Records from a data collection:
'''
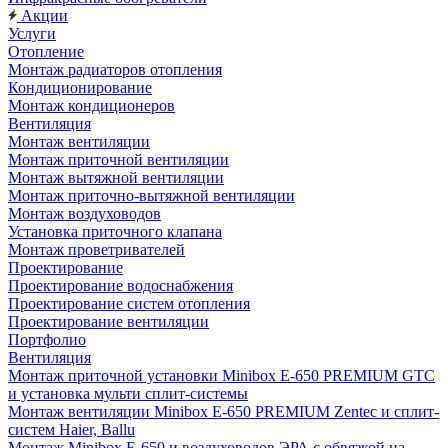
Акции
Услуги
Отопление
Монтаж радиаторов отопления
Кондиционирование
Монтаж кондиционеров
Вентиляция
Монтаж вентиляции
Монтаж приточной вентиляции
Монтаж вытяжной вентиляции
Монтаж приточно-вытяжной вентиляции
Монтаж воздуховодов
Установка приточного клапана
Монтаж проветривателей
Проектирование
Проектирование водоснабжения
Проектирование систем отопления
Проектирование вентиляции
Портфолио
Вентиляция
Монтаж приточной установки Minibox E-650 PREMIUM GTC
и установка мульти сплит-системы
Монтаж вентиляции Minibox E-650 PREMIUM Zentec и сплит-
систем Haier, Ballu
Монтаж Minibox E-650 и воздуховодов ЭРА с обвязкой на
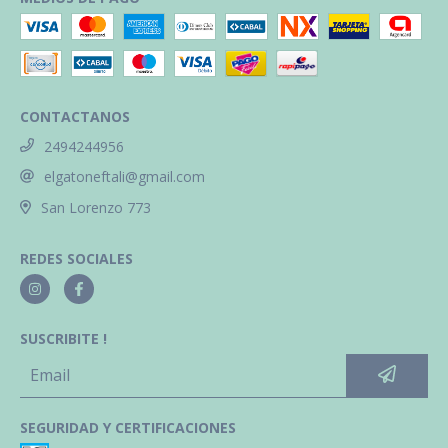
CONTACTANOS
2494244956
elgatoneftali@gmail.com
San Lorenzo 773
REDES SOCIALES
SUSCRIBITE !
SEGURIDAD Y CERTIFICACIONES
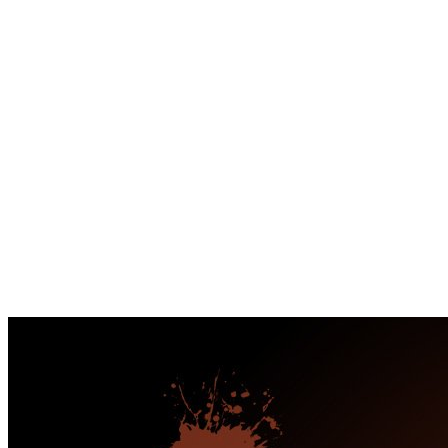
Перейти
к
содержимому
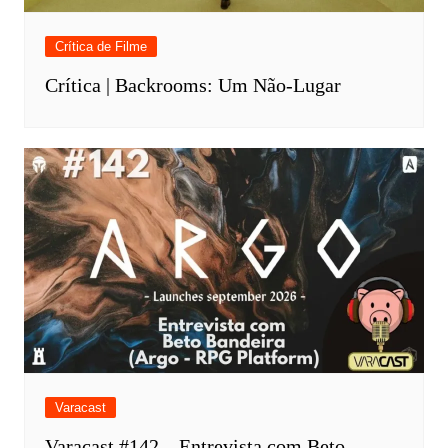
Crítica de Filme
Crítica | Backrooms: Um Não-Lugar
Varacast
Varacast #142 – Entrevista com Beto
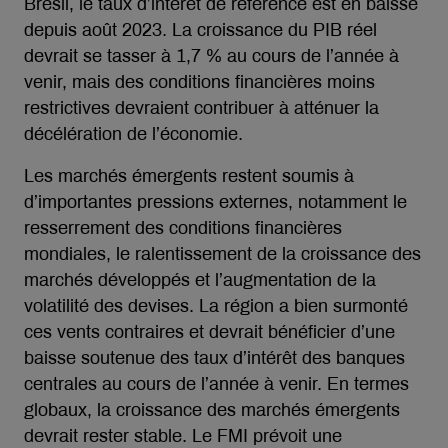
Brésil, le taux d’intérêt de référence est en baisse
depuis août 2023. La croissance du PIB réel
devrait se tasser à 1,7 % au cours de l’année à
venir, mais des conditions financières moins
restrictives devraient contribuer à atténuer la
décélération de l’économie.
Les marchés émergents restent soumis à
d’importantes pressions externes, notamment le
resserrement des conditions financières
mondiales, le ralentissement de la croissance des
marchés développés et l’augmentation de la
volatilité des devises. La région a bien surmonté
ces vents contraires et devrait bénéficier d’une
baisse soutenue des taux d’intérêt des banques
centrales au cours de l’année à venir. En termes
globaux, la croissance des marchés émergents
devrait rester stable. Le FMI prévoit une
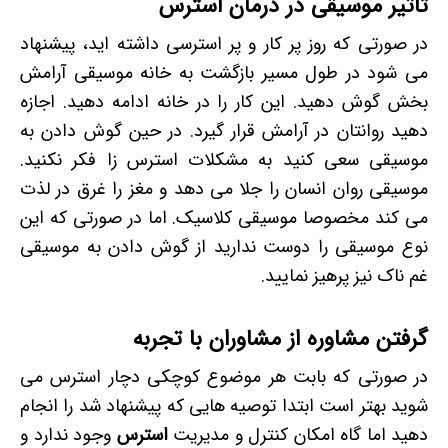
تاثیر موسیقی در درمان استرس
در صورتی که روز پر کار و پر استرسی داشته اید، پیشنهاد
می شود در طول مسیر بازگشت به خانه موسیقی آرامش
بخش گوش دهید. این کار را در خانه ادامه دهید. اجازه
دهید روانتان در آرامش قرار گیرد. در حین گوش دادن به
موسیقی سعی کنید به مشکلات استرس زا فکر نکنید.
موسیقی روان انسان را جلا می دهد و مغز را غرق در لذت
می کند مخصوصا موسیقی کلاسیک. اما در صورتی که این
نوع موسیقی را دوست ندارید از گوش دادن به موسیقی
غم ناک نیز پرهیز نمایید.
گرفتن مشاوره از مشاوران با تجربه
در صورتی که بابت هر موضوع کوچکی دچار استرس می
شوید بهتر است ابتدا توصیه هایی که پیشنهاد شد را انجام
دهید اما گاه امکان کنترل و مدیریت
استرس
وجود ندارد و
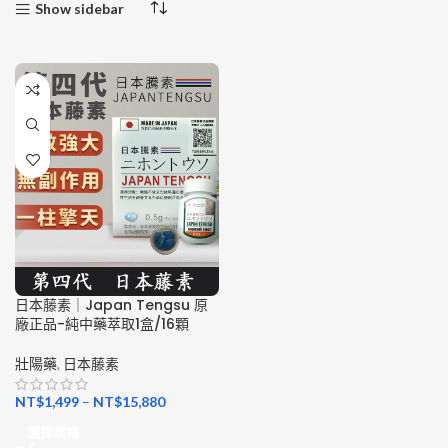
Show sidebar
日本藤素｜Japan Tengsu 原
廠正品-純中藥萃取1盒/16顆
壯陽藥
,
日本藤素
NT$
1,499
–
NT$
15,880
選擇規格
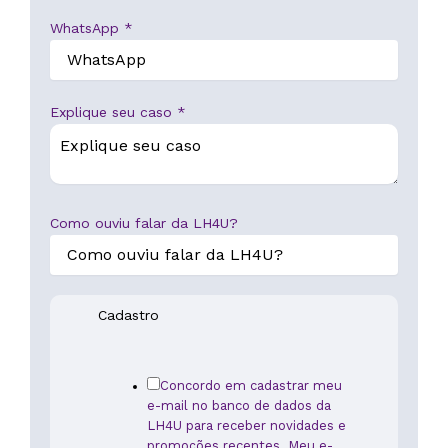
WhatsApp
*
Explique seu caso
*
E
Como ouviu falar da LH4U?
m
a
i
l
Cadastro
c
o
m
Concordo em cadastrar meu
p
e-mail no banco de dados da
LH4U para receber novidades e
l
promoções recentes. Meu e-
'''
**TRY IT**. Rewrite the listing above, switching every "Монтаж" to "Установка" and keeping everything else unchanged. Leave the pictures out of your answer.

**ANSWER BELOW**.
Акции
Услуги
Отопление
Установка радиаторов отопления
Кондиционирование
Установка кондиционеров
Вентиляция
Установка вентиляции
Установка приточной вентиляции
Установка вытяжной вентиляции
Установка приточно-вытяжной вентиляции
Установка воздуховодов
Установка приточного клапана
Установка проветривателей
Проектирование
Проектирование водоснабжения
Проектирование систем отопления
Проектирование вентиляции
Портфолио
Вентиляция
Установка приточной установки Minibox E-650 PREMIUM GTC
и установка мульти сплит-системы
Установка вентиляции Minibox E-650 PREMIUM Zentec и сплит-
систем Haier, Ballu
Установка Minibox E-650 и воздуховодов ЭРА с обвязкой на
CONTACTANOS
2494244956
elgatoneftali@gmail.com
San Lorenzo 773
REDES SOCIALES
SUSCRIBITE !
SEGURIDAD Y CERTIFICACIONES
Перейти
к
содержимому
Crítica de Filme
Crítica | Backrooms: Um Não-Lugar
Varacast
Varacast #142 – Entrevista com Beto
Brésil, le taux d’intérêt de référence est en baisse
depuis août 2023. La croissance du PIB réel
devrait se tasser à 1,7 % au cours de l’année à
venir, mais des conditions financières moins
restrictives devraient contribuer à atténuer la
décélération de l’économie.
Les marchés émergents restent soumis à
d’importantes pressions externes, notamment le
resserrement des conditions financières
mondiales, le ralentissement de la croissance des
marchés développés et l’augmentation de la
volatilité des devises. La région a bien surmonté
ces vents contraires et devrait bénéficier d’une
baisse soutenue des taux d’intérêt des banques
centrales au cours de l’année à venir. En termes
globaux, la croissance des marchés émergents
devrait rester stable. Le FMI prévoit une
تاثیر موسیقی در درمان استرس
در صورتی که روز پر کار و پر استرسی داشته اید، پیشنهاد
می شود در طول مسیر بازگشت به خانه موسیقی آرامش
بخش گوش دهید. این کار را در خانه ادامه دهید. اجازه
دهید روانتان در آرامش قرار گیرد. در حین گوش دادن به
موسیقی سعی کنید به مشکلات استرس زا فکر نکنید.
موسیقی روان انسان را جلا می دهد و مغز را غرق در لذت
می کند مخصوصا موسیقی کلاسیک. اما در صورتی که این
نوع موسیقی را دوست ندارید از گوش دادن به موسیقی
غم ناک نیز پرهیز نمایید.
گرفتن مشاوره از مشاوران با تجربه
در صورتی که بابت هر موضوع کوچکی دچار استرس می
شوید بهتر است ابتدا توصیه هایی که پیشنهاد شد را انجام
دهید اما گاه امکان کنترل و مدیریت
استرس
وجود ندارد و
Show sidebar
日本藤素｜Japan Tengsu 原
廠正品-純中藥萃取1盒/16顆
壯陽藥
,
日本藤素
NT$
1,499
–
NT$
15,880
選擇規格
WhatsApp
*
Explique seu caso
*
E
Como ouviu falar da LH4U?
m
a
i
l
Cadastro
c
o
m
Concordo em cadastrar meu
p
e-mail no banco de dados da
LH4U para receber novidades e
l
promoções recentes. Meu e-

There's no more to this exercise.